Decolourisation of Solutions

Fuller’s Earth and animal charcoal are used to decolorize solutions of petroleum, vegetable oils, sugars, etc., which adsorb the colored substance from the solution.

Hetrogeneous Catalysis

The activation of a catalyst in industrial processes is due to the adsorption of reactants on the catalyst surface. As a result of adsorption, the concentration of reactants on the surface of catalyst increases and the reaction rate increases. The use of Fe catalyst in the preparation of ammonia by the Haber method, the use of Pt in the preparation of H2SO4 by the contact method, the use of finely divided nickel in the hydrogenation of oils, etc. are examples of heterogeneous catalysis.

Separation of Inert gases

Coconut charcoal is used as an adsorbent at different temperatures to separate the inert gases (noble gases like He, Ne, Ar etc.) present in the air.

In Medicine

When the ointment or lotion is applied, the bacteria present in the wounds get adsorbed on them and die.

Froth Flotation Process

By froth flotation method, undesirable substances present in sulphide ores like silica, clay etc. are separated. For this purpose pine oil or turpentine oil is used as a foam holder.

Adsorption Indicator

On the surface of some precipitates such as eosin on silver halide, Mg(OH)2 precipitates by adsorption of magneson indicate the completion of reaction and give the characteristic color at the end point.

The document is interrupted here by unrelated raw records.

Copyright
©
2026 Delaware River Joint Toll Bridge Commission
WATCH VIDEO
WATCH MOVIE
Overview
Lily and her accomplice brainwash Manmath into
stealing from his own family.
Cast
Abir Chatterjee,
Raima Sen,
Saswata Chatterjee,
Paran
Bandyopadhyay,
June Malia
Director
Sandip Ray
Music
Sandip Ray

Characteristic analysis is based on the different adsorption tendency of different components of a mixture on the adsorbent.

Permutit Method

Permutit Method In permutite method, permutite (zeolite) adsorbs Ca⁺² and Mg⁺² ions present in hard water.

Concentrations Of Many Substances

It is also used to concentrate many substances. For example, when a mixture of CH₃COOH and water is passed through charcoal, the charcoal adsorbs CH₃COOH, whereas water does not. The adsorbed can be recovered from CH₃COOH on charcoal.